> **Objective**
Return word for word the lines of the records starting at the start of the records and ending at the line that contains "(17.2 16.3).16 |", with both ends included. Leave the pictures out of your answer.

(Data excerpts)
::::::::
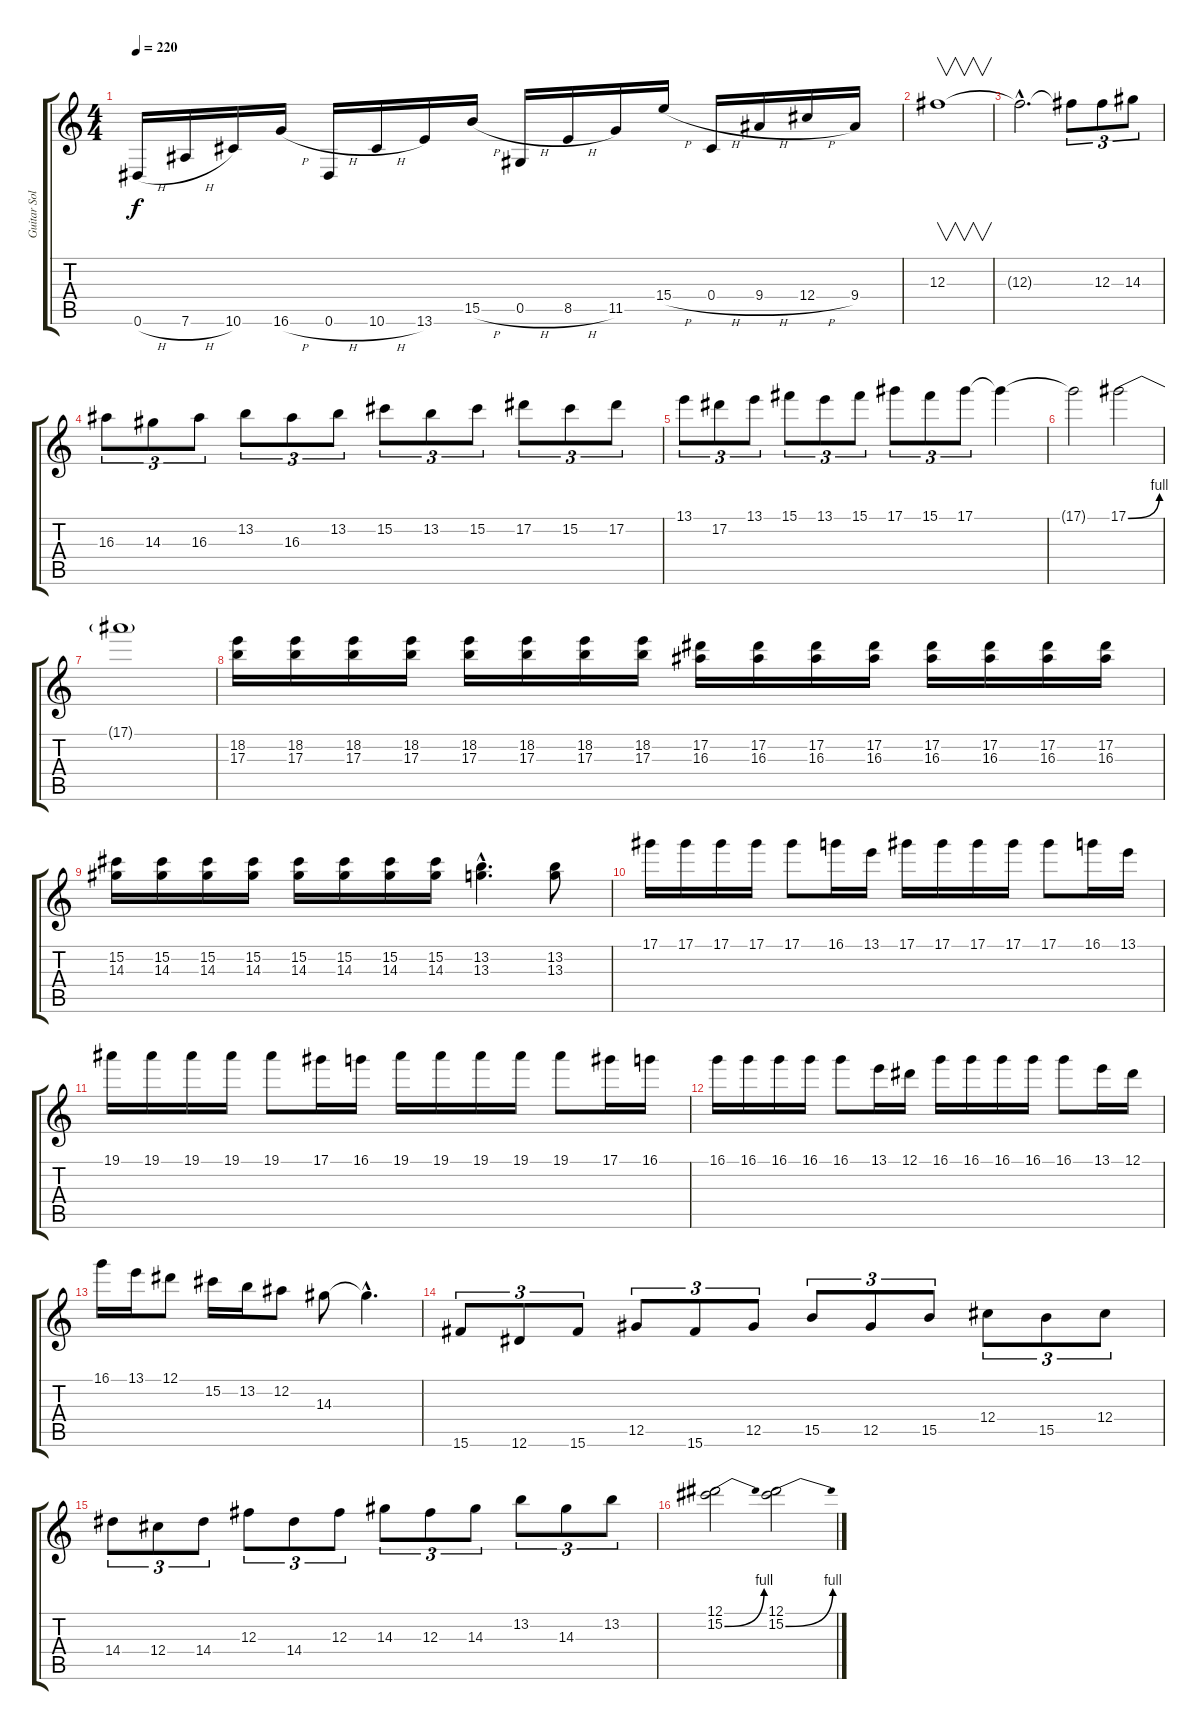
\track ("Guitar Solo" "Guitar Sol") {instrument distortionguitar}
\staff {score tabs}
\tuning (Eb4 Bb3 Gb3 Db3 Ab2 Eb2) {hide}
\ts (4 4)
\tempo 220
\clef g2
\ks c
0.6{h}.16{dy f} 7.6{h}.16 10.6.16 16.6{h}.16 0.6{h}.16 10.6{h}.16 13.6.16 15.5{h}.16 0.5{h}.16 8.5{h}.16 11.5.16 15.4{h}.16 0.4{h}.16 9.4{h}.16 12.4{h}.16 9.4.16 |
12.3.1{v} |
12.3{hac t}.2{d} 12.3{t}.8{tu (3 2)} 12.3.8{tu (3 2)} 14.3.8{tu (3 2)} |
16.3.8{tu (3 2)} 14.3.8{tu (3 2)} 16.3.8{tu (3 2)} 13.2.8{tu (3 2)} 16.3.8{tu (3 2)} 13.2.8{tu (3 2)} 15.2.8{tu (3 2)} 13.2.8{tu (3 2)} 15.2.8{tu (3 2)} 17.2.8{tu (3 2)} 15.2.8{tu (3 2)} 17.2.8{tu (3 2)} |
13.1.8{tu (3 2)} 17.2.8{tu (3 2)} 13.1.8{tu (3 2)} 15.1.8{tu (3 2)} 13.1.8{tu (3 2)} 15.1.8{tu (3 2)} 17.1.8{tu (3 2)} 15.1.8{tu (3 2)} 17.1.8{tu (3 2)} 17.1{t}.4 |
17.1{t}.2 17.1{be (bend 0 0 60 4)}.2 |
17.1{t}.1 |
(18.2 17.3).16 (18.2 17.3).16 (18.2 17.3).16 (18.2 17.3).16 (18.2 17.3).16 (18.2 17.3).16 (18.2 17.3).16 (18.2 17.3).16 (17.2 16.3).16 (17.2 16.3).16 (17.2 16.3).16 (17.2 16.3).16 (17.2 16.3).16 (17.2 16.3).16 (17.2 16.3).16 (17.2 16.3).16 |
(15.2 14.3).16 (15.2 14.3).16 (15.2 14.3).16 (15.2 14.3).16 (15.2 14.3).16 (15.2 14.3).16 (15.2 14.3).16 (15.2 14.3).16 (13.2{hac} 13.3{hac}).4{d} (13.2 13.3).8 |
17.1.16 17.1.16 17.1.16 17.1.16 17.1.8 16.1.16 13.1.16 17.1.16 17.1.16 17.1.16 17.1.16 17.1.8 16.1.16 13.1.16 |
19.1.16 19.1.16 19.1.16 19.1.16 19.1.8 17.1.16 16.1.16 19.1.16 19.1.16 19.1.16 19.1.16 19.1.8 17.1.16 16.1.16 |
16.1.16 16.1.16 16.1.16 16.1.16 16.1.8 13.1.16 12.1.16 16.1.16 16.1.16 16.1.16 16.1.16 16.1.8 13.1.16 12.1.16 |
16.1.16 13.1.16 12.1.8 15.2.16 13.2.16 12.2.8 14.3.8 14.3{hac t}.4{d} |
15.6.8{tu (3 2)} 12.6.8{tu (3 2)} 15.6.8{tu (3 2)} 12.5.8{tu (3 2)} 15.6.8{tu (3 2)} 12.5.8{tu (3 2)} 15.5.8{tu (3 2)} 12.5.8{tu (3 2)} 15.5.8{tu (3 2)} 12.4.8{tu (3 2)} 15.5.8{tu (3 2)} 12.4.8{tu (3 2)} |
14.4.8{tu (3 2)} 12.4.8{tu (3 2)} 14.4.8{tu (3 2)} 12.3.8{tu (3 2)} 14.4.8{tu (3 2)} 12.3.8{tu (3 2)} 14.3.8{tu (3 2)} 12.3.8{tu (3 2)} 14.3.8{tu (3 2)} 13.2.8{tu (3 2)} 14.3.8{tu (3 2)} 13.2.8{tu (3 2)} |
(12.1 15.2{be (bend 0 0 60 4)}).2 (12.1 15.2{be (bend 0 0 60 4)}).2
::::::::
> **Output of the task**
\track ("Guitar Solo" "Guitar Sol") {instrument distortionguitar}
\staff {score tabs}
\tuning (Eb4 Bb3 Gb3 Db3 Ab2 Eb2) {hide}
\ts (4 4)
\tempo 220
\clef g2
\ks c
0.6{h}.16{dy f} 7.6{h}.16 10.6.16 16.6{h}.16 0.6{h}.16 10.6{h}.16 13.6.16 15.5{h}.16 0.5{h}.16 8.5{h}.16 11.5.16 15.4{h}.16 0.4{h}.16 9.4{h}.16 12.4{h}.16 9.4.16 |
12.3.1{v} |
12.3{hac t}.2{d} 12.3{t}.8{tu (3 2)} 12.3.8{tu (3 2)} 14.3.8{tu (3 2)} |
16.3.8{tu (3 2)} 14.3.8{tu (3 2)} 16.3.8{tu (3 2)} 13.2.8{tu (3 2)} 16.3.8{tu (3 2)} 13.2.8{tu (3 2)} 15.2.8{tu (3 2)} 13.2.8{tu (3 2)} 15.2.8{tu (3 2)} 17.2.8{tu (3 2)} 15.2.8{tu (3 2)} 17.2.8{tu (3 2)} |
13.1.8{tu (3 2)} 17.2.8{tu (3 2)} 13.1.8{tu (3 2)} 15.1.8{tu (3 2)} 13.1.8{tu (3 2)} 15.1.8{tu (3 2)} 17.1.8{tu (3 2)} 15.1.8{tu (3 2)} 17.1.8{tu (3 2)} 17.1{t}.4 |
17.1{t}.2 17.1{be (bend 0 0 60 4)}.2 |
17.1{t}.1 |
(18.2 17.3).16 (18.2 17.3).16 (18.2 17.3).16 (18.2 17.3).16 (18.2 17.3).16 (18.2 17.3).16 (18.2 17.3).16 (18.2 17.3).16 (17.2 16.3).16 (17.2 16.3).16 (17.2 16.3).16 (17.2 16.3).16 (17.2 16.3).16 (17.2 16.3).16 (17.2 16.3).16 (17.2 16.3).16 |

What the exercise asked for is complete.